The last of Playing House (Season 3 premiere, Friday, June 23, USA)? Jessica St. Clair and Lennon Parham's cozy comedy about almost-uncomfortably close girlfriends and a new baby has barely survived to see a third season on USA, a cable net that's concentrating more on gritty hour-long dramas after failing to launch a string of smart half-hour comedies. Since USA is blowing out new episodes back-to-back on Friday nights, it's obvious they're done with the show because it doesn't appeal to the Chrisley Knows Best idiocracy.
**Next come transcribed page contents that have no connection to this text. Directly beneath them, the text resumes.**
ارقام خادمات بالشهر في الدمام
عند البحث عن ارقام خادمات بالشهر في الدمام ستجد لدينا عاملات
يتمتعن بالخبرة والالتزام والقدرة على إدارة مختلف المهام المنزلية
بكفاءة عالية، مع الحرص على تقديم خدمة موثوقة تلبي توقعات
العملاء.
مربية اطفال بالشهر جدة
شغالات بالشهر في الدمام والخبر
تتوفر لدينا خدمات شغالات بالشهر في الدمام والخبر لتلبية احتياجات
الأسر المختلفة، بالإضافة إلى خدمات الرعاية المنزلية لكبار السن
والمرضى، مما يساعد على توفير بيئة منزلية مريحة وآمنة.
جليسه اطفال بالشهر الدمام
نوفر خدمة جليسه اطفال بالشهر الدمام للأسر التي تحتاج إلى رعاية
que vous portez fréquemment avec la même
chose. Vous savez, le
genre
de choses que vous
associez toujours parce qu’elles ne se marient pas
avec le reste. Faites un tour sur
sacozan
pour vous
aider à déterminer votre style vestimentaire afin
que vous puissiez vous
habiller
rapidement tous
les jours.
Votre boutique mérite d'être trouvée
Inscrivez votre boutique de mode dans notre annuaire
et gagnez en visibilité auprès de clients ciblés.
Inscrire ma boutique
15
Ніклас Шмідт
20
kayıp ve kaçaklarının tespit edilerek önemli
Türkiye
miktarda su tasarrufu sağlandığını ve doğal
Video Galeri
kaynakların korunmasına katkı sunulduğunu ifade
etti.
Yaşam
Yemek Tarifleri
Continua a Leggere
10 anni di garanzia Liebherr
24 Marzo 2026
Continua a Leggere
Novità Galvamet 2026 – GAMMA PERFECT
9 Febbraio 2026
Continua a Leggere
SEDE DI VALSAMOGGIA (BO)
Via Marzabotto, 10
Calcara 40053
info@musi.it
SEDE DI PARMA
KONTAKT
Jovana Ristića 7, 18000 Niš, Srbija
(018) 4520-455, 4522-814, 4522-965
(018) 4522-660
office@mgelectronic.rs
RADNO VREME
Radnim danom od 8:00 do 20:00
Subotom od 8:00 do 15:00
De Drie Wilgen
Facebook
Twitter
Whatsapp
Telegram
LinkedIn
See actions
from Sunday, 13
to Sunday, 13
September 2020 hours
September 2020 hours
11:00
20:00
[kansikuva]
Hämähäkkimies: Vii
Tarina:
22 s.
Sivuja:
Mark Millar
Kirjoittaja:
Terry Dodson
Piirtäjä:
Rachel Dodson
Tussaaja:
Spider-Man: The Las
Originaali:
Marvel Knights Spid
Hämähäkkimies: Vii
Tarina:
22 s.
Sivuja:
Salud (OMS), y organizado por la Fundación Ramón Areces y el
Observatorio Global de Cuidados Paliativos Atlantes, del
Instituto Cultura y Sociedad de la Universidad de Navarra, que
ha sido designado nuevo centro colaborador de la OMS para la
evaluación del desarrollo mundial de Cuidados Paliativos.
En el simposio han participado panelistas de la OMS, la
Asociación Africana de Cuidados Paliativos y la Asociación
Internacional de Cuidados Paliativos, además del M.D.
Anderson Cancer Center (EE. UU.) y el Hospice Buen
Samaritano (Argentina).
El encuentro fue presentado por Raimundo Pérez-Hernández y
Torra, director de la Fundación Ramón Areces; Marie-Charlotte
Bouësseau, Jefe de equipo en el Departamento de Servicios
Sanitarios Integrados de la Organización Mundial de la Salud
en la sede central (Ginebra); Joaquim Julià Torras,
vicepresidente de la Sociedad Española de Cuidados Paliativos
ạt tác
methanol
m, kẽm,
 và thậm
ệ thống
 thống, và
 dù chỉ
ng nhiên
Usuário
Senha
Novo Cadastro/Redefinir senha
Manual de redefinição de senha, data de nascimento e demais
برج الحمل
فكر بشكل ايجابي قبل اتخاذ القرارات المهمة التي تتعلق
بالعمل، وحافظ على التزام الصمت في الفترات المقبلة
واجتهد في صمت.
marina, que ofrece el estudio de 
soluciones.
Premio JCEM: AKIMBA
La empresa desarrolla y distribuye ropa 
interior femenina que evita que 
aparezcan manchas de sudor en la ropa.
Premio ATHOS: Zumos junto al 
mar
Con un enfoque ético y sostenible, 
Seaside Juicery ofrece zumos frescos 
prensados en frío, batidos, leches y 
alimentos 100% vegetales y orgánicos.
This could be your last chance to see a genuinely funny and sweet comedy that deserves a shot somewhere else. TV Land? Hulu? Netflix? Ugh ... Crackle? Step up.

Like Into the Badlands, Preacher (Season 2 premiere, Sunday, June 25, AMC) is an American Movie Classics ('member those cable days?) gem that just doesn't get the buzz it deserves—the same could be said of Halt and Catch Fire and Humans, but they're pretty much goners at this point. Preacher, on the other hand, is poised to blow up—in every sense—in its expanded second season, a wild ride that sees preacher Jesse (Dominic Cooper), badass Tulip (Ruth Negga) and vampire Cassidy (Joseph Gilgun) hitting the highway in search of an absentee God, as ordained in the original Vertigo comic, only to find more trouble/violence/black comedy in New Orleans. Preacher: It's hell-arious (quote me, AMC).

Why networks continue to produce reality shows wherein horny fuckwits are herded together in front of cameras 24/7 and fed gallons of alcohol is beyond me—did we learn nothing from Rape Island—I mean, Bachelor in Paradise? Anyway: Summer staple Big Brother (Season 19 premiere, Wednesday, June 28, CBS) introduces a new gaggle of vile stereotypes for your viewing ... pleasure? ... and tacks on the subtitle Over the Top because, who knows/cares? I also didn't understand why a seemingly classy lady like Julie Chen continues to host this Axe-soaked cockfight year after year, but then remembered that she's a former homewrecker mistress now married to the president of CBS. Makes total sense.

When it debuted in 2015, Younger (Season 4 premiere, Wednesday, June 28, TV Land) didn't seem like a series with legs—unless you count star Sutton Foster's, a fantastic set of stems that, as they say, go all the way to the ground. Forty-something Liza (Foster) posing as a 20-something to land a job in the cutthroat millennial world of book publishing was a cute idea, but how long could she keep the secret? Three seasons, apparently; she finally revealed the truth to her co-worker BFF Kelsey (Hilary Duff), causing a shitstorm that will allow Younger to lean more heavily than ever on the drama side of dramedy. Meanwhile, I still want a spinoff series about power hipster Lauren (Molly Bernard).